DAFTAR TUGAS =
**A)** Kembalikan bagian profil Freddy P. Zen mulai dari "Prof. Freddy P." sampai dengan "dengan Sang Pencipta.", termasuk kedua frasa tersebut.
**B)** Berdasarkan profil Freddy P. Zen, jawablah pertanyaan berikut:
(i) Di kota mana Freddy Permana Zen lahir?
(ii) Di aula universitas mana Stephen Hawking memberikan ceramah?
(iii) Menurut Hawking, akibat apa alam semesta terbentuk secara spontan?

**** BAGIAN DOKUMEN

Jumat, 16 Oktober 2009

Prof. Freddy P. Zen : Profile

Sudah biasa jika seorang fisikawan adalah seorang atheis. Tapi lain halnya dengan Freddy Permana Zen, fisikawan Indonesia ini justru mengaku semakin lama mendalami fisika ia semakin dekat dengan Sang Pencipta.

Aula Universitas Kyoto dipenuhi para Fisikawan. Suasana hening karena Stephen Hawking, sang mahaguru fisika asal Inggris, sedang memberikan ceramah. Hawking menjelaskan bahwa alam semesta terbentuk dengan spontan akibat fluktuasi quantum. Mendengar uraian Hawking semua orang terdiam, tapi tidak dengan Fredy. Ia justru mempertanyakan pendapat Hawking itu dan meminta buktinya, karena menurutnya alam semesta ini ada yang menciptakan. Ternyata Hawking hanya diam, tidak dapat menjawab. “Audiens yang lain sih diam aja, mereka kan nggak peduli dengan agama” ujar pria kelahiran Pangkalpinang, 1 Maret 1961 ini. Freddy memang selalu mengaitkan fisika dengan agama, “agama dan fisika itu tidak bisa dipisahkan sama sekali, kalau dipisahkan pasti keliru” ujarnya.

********
**** DAFTAR ENTRI

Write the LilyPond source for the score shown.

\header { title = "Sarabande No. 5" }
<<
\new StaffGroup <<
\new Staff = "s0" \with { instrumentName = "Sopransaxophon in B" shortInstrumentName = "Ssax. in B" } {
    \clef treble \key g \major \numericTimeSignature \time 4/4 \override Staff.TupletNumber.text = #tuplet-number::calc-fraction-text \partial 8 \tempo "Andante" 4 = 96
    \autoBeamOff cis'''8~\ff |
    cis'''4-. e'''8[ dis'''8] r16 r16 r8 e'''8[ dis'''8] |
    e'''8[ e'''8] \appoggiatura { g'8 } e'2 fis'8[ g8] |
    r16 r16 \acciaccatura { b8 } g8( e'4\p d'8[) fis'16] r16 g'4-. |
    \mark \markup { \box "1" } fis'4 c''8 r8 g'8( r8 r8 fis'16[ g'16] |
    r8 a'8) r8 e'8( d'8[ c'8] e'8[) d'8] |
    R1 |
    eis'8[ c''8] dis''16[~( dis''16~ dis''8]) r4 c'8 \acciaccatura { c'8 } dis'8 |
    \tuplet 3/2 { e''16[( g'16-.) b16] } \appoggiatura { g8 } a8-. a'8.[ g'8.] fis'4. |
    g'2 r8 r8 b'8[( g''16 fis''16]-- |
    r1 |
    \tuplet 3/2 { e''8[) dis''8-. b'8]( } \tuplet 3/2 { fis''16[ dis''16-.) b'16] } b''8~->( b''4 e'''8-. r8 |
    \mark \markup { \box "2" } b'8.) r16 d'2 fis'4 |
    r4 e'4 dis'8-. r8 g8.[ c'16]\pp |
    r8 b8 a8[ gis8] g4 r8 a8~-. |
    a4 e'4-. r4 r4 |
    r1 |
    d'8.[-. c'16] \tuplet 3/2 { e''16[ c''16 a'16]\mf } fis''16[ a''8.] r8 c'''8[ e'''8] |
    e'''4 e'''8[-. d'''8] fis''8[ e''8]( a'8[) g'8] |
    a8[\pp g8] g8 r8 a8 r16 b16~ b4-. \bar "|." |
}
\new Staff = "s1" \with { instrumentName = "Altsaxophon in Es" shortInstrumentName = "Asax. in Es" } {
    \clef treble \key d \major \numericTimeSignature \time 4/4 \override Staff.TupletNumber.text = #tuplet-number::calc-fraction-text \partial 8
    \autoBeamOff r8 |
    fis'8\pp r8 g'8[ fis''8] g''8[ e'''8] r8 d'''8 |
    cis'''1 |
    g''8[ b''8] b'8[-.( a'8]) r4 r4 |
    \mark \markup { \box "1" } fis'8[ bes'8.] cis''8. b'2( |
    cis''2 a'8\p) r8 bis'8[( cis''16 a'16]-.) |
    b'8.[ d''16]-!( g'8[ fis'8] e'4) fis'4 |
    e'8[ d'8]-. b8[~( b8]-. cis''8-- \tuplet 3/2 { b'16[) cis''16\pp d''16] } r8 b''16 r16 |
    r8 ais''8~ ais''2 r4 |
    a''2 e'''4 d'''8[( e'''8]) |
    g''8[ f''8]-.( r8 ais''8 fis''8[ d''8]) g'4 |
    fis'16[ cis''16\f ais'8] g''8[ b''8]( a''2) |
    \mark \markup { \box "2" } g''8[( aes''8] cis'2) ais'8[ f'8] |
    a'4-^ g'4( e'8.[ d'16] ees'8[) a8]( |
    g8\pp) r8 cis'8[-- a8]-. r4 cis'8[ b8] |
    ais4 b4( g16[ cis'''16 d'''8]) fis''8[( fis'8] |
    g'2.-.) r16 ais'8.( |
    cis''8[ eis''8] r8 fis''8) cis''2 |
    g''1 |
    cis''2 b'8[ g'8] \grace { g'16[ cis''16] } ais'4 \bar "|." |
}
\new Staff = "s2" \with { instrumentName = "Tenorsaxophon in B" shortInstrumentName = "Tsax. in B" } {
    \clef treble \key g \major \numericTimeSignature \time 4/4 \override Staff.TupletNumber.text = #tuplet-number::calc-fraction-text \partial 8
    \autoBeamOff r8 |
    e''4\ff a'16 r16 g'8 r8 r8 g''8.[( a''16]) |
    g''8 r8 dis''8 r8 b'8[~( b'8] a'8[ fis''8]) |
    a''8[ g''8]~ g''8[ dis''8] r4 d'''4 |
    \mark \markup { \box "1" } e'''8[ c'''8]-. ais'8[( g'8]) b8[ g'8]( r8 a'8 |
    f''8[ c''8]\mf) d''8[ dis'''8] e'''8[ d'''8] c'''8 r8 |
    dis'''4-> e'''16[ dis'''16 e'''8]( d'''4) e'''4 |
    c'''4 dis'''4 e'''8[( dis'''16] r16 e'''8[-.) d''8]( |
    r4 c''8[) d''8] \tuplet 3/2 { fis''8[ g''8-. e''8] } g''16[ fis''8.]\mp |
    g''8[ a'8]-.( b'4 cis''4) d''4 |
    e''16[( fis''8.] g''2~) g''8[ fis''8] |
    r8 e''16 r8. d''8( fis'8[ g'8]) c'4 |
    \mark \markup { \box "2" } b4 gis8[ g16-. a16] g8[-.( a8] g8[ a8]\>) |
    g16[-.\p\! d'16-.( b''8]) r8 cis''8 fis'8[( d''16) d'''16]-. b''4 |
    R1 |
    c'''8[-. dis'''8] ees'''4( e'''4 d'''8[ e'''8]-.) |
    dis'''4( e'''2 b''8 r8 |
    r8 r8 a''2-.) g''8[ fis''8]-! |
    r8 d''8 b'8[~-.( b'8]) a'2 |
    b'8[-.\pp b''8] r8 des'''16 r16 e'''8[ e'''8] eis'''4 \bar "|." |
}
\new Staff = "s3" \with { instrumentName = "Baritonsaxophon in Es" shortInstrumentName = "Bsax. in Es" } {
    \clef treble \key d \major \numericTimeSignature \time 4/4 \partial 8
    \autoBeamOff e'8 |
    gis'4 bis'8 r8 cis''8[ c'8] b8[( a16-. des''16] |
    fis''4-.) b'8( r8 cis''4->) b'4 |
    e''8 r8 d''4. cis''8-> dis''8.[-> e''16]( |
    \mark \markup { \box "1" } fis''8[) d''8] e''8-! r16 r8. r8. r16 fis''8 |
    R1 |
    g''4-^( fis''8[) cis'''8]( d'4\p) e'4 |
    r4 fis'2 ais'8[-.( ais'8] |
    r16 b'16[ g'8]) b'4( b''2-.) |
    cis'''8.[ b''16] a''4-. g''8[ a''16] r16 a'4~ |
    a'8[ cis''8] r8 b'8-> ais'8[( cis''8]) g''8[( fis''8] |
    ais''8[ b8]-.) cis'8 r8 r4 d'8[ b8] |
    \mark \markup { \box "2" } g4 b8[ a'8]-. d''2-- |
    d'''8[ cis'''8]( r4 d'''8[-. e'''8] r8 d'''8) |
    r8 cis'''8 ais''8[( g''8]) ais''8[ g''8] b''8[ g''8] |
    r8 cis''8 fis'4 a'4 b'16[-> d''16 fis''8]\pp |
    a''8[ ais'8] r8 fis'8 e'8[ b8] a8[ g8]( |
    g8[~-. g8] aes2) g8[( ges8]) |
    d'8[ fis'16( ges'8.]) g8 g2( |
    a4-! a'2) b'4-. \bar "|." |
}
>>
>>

********
**** DAFTAR ENTRI

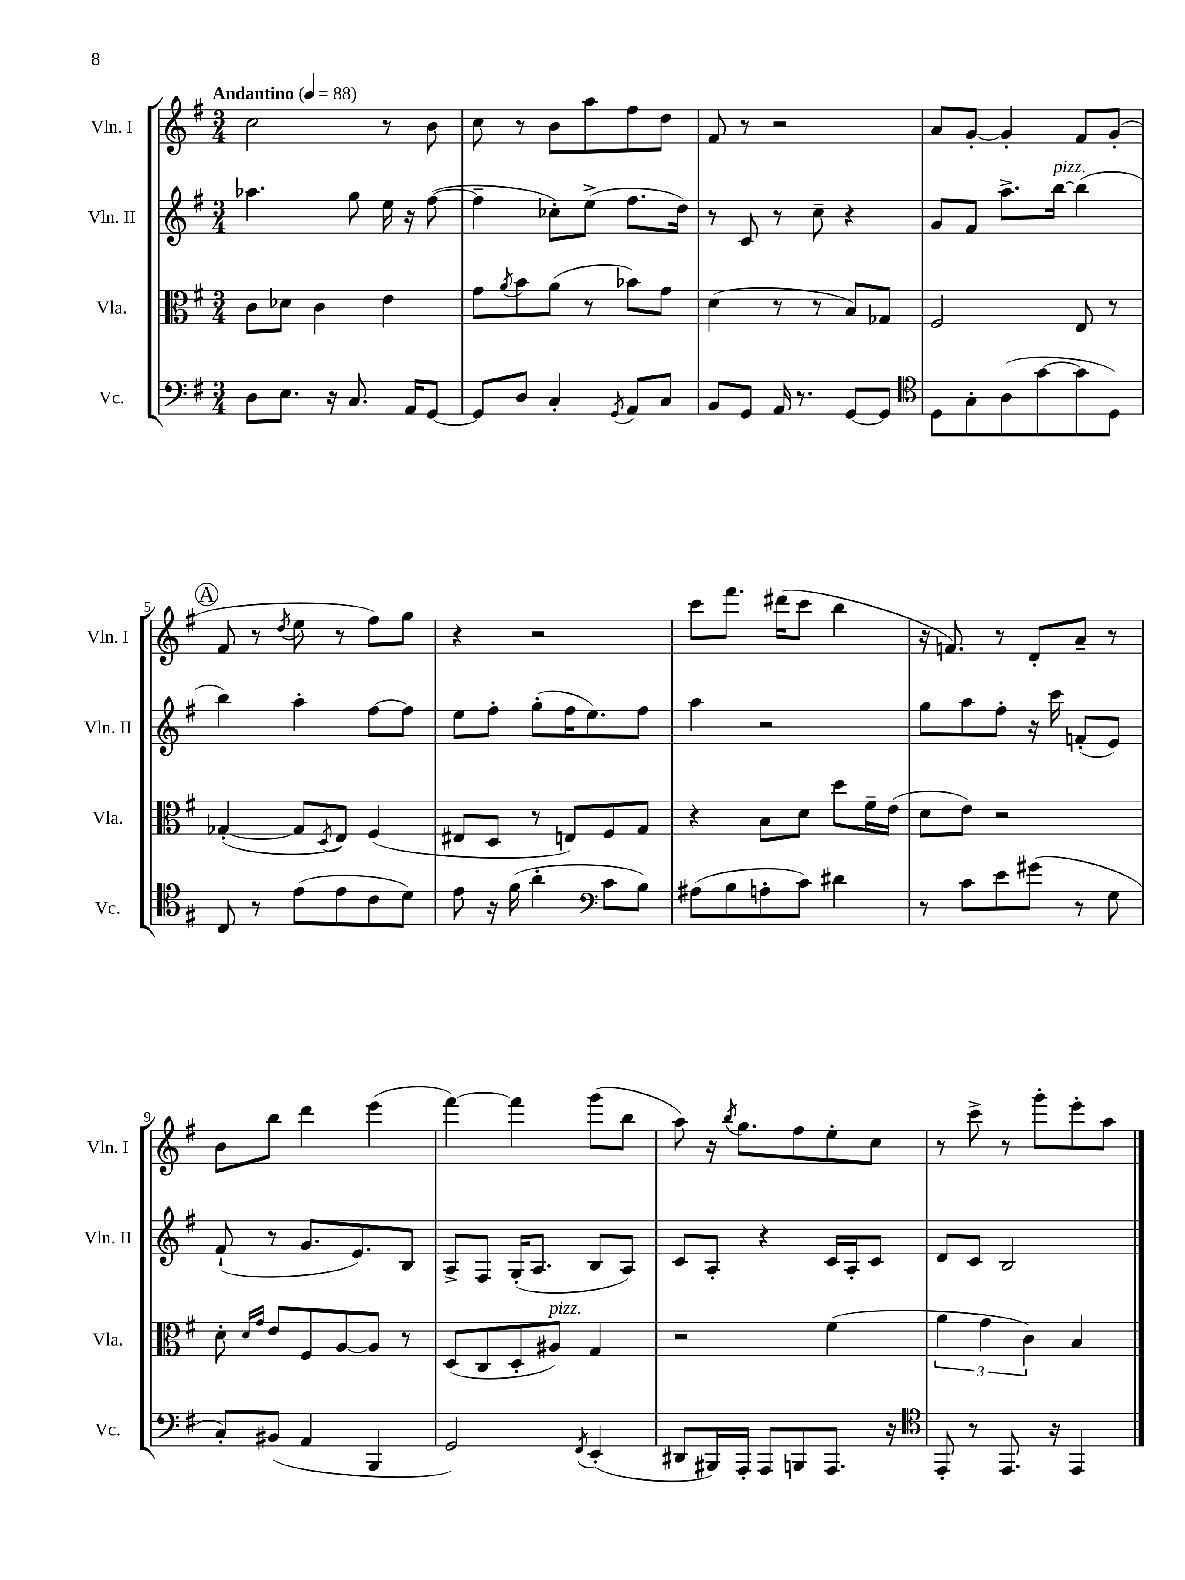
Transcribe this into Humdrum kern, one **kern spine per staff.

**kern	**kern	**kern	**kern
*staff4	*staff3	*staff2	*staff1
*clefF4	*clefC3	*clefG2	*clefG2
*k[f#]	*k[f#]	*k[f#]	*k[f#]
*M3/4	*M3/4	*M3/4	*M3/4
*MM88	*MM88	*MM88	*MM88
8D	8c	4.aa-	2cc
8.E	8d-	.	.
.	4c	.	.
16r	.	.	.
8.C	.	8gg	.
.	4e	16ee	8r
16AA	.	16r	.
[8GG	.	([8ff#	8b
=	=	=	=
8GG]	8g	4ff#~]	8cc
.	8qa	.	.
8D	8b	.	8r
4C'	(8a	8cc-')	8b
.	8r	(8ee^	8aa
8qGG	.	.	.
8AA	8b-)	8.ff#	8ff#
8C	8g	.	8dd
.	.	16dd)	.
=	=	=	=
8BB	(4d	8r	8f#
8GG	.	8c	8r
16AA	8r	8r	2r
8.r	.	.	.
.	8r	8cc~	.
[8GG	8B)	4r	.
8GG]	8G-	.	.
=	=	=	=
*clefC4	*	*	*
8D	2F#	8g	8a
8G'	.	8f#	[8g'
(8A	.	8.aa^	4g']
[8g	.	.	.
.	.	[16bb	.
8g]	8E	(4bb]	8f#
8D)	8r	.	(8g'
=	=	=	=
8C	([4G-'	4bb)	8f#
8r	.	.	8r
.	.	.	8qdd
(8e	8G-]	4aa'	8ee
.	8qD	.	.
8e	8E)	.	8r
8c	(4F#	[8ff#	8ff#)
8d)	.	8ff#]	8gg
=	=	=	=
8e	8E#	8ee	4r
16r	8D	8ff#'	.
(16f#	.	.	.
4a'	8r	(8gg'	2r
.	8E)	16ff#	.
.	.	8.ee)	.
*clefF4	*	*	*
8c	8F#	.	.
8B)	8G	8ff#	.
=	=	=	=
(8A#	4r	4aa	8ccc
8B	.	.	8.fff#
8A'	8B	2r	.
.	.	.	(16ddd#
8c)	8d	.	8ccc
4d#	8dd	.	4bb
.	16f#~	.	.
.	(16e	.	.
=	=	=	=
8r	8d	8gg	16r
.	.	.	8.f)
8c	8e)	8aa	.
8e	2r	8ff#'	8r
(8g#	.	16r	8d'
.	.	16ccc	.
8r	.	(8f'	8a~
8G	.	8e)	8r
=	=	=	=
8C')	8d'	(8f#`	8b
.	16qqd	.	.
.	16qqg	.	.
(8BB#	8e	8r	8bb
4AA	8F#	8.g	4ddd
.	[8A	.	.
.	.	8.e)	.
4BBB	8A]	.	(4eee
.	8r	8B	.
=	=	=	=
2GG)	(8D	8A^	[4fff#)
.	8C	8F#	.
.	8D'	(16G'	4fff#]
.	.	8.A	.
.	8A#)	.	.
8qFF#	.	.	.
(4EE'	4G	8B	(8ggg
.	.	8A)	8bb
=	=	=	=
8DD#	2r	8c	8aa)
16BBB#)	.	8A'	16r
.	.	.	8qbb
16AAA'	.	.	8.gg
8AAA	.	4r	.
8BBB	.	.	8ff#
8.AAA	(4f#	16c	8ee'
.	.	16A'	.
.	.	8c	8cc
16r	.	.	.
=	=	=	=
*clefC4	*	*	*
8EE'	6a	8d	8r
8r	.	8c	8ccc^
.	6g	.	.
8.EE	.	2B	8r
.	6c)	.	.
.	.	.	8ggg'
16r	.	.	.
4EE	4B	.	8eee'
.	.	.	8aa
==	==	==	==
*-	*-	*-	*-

********

JAWABAN PER TUGAS =
**A)**
Prof. Freddy P. Zen : Profile

Sudah biasa jika seorang fisikawan adalah seorang atheis. Tapi lain halnya dengan Freddy Permana Zen, fisikawan Indonesia ini justru mengaku semakin lama mendalami fisika ia semakin dekat dengan Sang Pencipta.

**B)**
(i) Pangkalpinang.
(ii) Universitas Kyoto.
(iii) Akibat fluktuasi quantum.